Chickasaw doctor’s findings renew hope against cancer

Ada —

A Chickasaw physician is raising awareness and searching for a cure to colorectal cancer affecting Native Americans. It is the second deadliest cancer afflicting Native citizens, according to the Indian Health Service.

With an eye toward prevention coupled with symptom recognition, Dr. David Perdue said he believes his studies may be the catalyst for reversing these dire statistics.

Perdue, a gastroenterologist at the University of Minnesota Cancer Center, recently shared his findings with a group of health care professionals at the Chickasaw Nation Medical Center in Ada, Okla. 

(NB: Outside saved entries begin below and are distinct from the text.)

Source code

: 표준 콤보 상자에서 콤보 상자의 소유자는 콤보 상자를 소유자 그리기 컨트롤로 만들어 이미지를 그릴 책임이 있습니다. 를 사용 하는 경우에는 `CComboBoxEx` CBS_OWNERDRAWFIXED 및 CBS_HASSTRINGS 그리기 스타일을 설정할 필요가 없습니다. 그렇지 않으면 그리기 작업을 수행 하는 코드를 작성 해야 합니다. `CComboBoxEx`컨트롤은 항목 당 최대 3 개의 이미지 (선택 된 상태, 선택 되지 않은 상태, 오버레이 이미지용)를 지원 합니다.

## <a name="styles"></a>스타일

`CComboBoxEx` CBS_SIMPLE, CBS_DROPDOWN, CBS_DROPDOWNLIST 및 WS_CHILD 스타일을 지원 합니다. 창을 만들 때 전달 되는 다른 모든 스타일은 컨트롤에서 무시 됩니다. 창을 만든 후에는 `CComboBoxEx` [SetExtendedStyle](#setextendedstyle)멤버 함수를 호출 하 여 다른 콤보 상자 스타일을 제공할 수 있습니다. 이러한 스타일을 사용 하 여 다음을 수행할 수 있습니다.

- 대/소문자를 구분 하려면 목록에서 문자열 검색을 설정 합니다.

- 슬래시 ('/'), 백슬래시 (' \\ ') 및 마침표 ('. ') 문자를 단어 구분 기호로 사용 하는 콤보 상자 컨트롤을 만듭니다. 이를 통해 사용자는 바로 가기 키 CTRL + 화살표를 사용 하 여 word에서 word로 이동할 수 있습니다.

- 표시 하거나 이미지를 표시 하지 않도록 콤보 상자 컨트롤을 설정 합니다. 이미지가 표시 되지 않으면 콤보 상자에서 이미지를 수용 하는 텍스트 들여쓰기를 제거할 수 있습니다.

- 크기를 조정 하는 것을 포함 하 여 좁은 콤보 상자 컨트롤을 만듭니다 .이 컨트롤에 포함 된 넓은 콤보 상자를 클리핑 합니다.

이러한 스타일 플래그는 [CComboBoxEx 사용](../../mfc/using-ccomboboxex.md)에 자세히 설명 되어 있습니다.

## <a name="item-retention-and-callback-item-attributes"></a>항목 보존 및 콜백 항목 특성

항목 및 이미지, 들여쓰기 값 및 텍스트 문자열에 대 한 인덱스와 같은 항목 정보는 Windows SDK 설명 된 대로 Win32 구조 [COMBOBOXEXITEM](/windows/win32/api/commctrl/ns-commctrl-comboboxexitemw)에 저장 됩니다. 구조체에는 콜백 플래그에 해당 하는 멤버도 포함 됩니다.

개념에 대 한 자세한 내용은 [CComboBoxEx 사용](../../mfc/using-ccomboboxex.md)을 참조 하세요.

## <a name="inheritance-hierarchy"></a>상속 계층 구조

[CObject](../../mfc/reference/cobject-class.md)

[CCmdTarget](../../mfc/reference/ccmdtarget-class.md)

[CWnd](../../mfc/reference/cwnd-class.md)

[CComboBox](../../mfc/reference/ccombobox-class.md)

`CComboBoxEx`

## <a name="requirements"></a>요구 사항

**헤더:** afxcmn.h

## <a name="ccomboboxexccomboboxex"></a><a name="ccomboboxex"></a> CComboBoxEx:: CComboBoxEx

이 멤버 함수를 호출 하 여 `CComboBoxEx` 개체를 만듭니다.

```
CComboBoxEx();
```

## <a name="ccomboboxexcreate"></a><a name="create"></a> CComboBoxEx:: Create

“It is gratifying to see a Chickasaw physician involved in work which will enable us to continue enhancing the quality of healthcare we offer,” said Bill Anoatubby, Governor of the Chickasaw Nation. “Bringing this type of information and training to providers nationwide is vital to improving healthcare for Native Americans across the country.”

Perdue’s presentation, Grand Rounds No. 5767 Colorectal Cancer Disparities Among American Indians: Data from the Trenches, provides detailed information on the importance of recognizing colorectal cancer signs, symptoms, treatments and preventive measures for American Indians. 

Perdue’s Ada presentation focused on understanding the gastrointestinal cancer differences occurring within the American Indian and Alaskan Native populations. Native Americans suffer from certain types of cancers, among them lung and colorectal cancers, more frequently than any other group, statistics show. 

 

MEETING THE CHALLENGE

 

“Dr. Perdue’s presentation on his work with cancer in American Indians brings into sharp focus the realities of the cancer health disparities that exist for Native people,” said Bobby Saunkeah, program manager of epidemiology, research and public health for the Chickasaw Nation Department of Health. “It is very rewarding to see a Chickasaw physician contributing such important work to the care of Indian people nationally.”

In many instances of colorectal cancer, patients do not know the signs and symptoms. Dr. Perdue provided information to be passed along from doctor to patient.